The system that we used in our patient was a modular system that enabled the femoral component to be extended. Therapeutic management started with a minimally invasive approach, attempting to conserve the bone capital and trying to avoid complications associated with open surgical techniques. Successive embolisation excluded the possibility of using a vascular bone graft because of insufficient arterial sources for grafting. In our patient, total arthroplasty of the hip was preferred over bipolar hemiarthroplasty. The reason for this is because, in paediatric patients, occurrence of laminar coxitis is frequent, and revision of the implant might be required in the near future with rehabilitation. 25 Dysplasia, which appears in the remodelling phase, can produce supero-external migration of the prosthesis and muscular imbalance between the hip’s adductors and abductors. 26 In a study on 111 patients who underwent total hip replacement before 20 years old, the 10-year survival rate (without revision) was 70%, and the complications of osteolysis and atrophy were observed. 27
Conclusions
The therapeutic plan that was applied to our patient was in accordance with the latest treatment protocols of minimally invasive techniques of embolisation. However, the unfavourable outcome of our patient led to block resection and prosthetic replacement as a final solution. Repeated embolisation can achieve local tumour control, even in ABCs that show progression after the first embolisation. However, in the present case, severe local symptomatology and massive destruction of the proximal third of the femur led to a radical therapeutic approach.
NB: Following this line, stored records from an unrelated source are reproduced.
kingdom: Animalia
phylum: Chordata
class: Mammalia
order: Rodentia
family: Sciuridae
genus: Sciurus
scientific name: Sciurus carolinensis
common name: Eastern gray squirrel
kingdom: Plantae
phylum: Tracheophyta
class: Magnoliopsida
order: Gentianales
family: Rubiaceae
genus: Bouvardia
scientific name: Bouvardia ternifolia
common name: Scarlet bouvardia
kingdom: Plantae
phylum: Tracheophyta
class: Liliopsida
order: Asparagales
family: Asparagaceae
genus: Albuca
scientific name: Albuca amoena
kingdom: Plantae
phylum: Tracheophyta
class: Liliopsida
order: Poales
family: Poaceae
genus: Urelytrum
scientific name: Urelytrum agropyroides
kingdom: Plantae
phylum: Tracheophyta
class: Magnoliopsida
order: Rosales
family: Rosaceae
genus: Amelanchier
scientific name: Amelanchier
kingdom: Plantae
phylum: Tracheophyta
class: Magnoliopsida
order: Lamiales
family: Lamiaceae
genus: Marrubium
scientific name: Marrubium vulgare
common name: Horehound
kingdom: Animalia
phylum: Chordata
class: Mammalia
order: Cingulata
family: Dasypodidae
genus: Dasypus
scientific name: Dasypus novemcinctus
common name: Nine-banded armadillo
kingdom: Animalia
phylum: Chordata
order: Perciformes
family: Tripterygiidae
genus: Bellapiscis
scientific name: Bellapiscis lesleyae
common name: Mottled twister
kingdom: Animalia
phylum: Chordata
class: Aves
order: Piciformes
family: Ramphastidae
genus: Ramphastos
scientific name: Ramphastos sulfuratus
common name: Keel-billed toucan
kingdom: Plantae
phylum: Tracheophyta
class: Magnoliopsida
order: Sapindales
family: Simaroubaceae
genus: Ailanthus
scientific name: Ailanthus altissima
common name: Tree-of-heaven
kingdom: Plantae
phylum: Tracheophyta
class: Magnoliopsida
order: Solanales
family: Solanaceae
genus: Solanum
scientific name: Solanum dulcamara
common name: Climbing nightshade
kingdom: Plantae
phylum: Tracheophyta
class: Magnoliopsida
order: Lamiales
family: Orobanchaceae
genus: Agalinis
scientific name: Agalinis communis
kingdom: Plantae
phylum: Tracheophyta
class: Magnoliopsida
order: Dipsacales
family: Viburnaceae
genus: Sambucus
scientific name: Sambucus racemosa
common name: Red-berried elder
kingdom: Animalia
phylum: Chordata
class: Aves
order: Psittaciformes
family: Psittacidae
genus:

Even though there is a standard treatment protocol for ABC, which uses a minimally invasive procedure, treatment should be individualised for each patient. This is especially the case with aggressive local progression of the tumour that disturbs the patient’s function and quality of life for a long time. A radical therapeutic approach prevents the risks of local recurrence and pathological fractures.
Footnotes
Declaration of conflicting interest
The authors declare that there is no conflict of interest.
Funding
This research received no specific grant from any funding agency in the public, commercial, or not-for-profit sectors.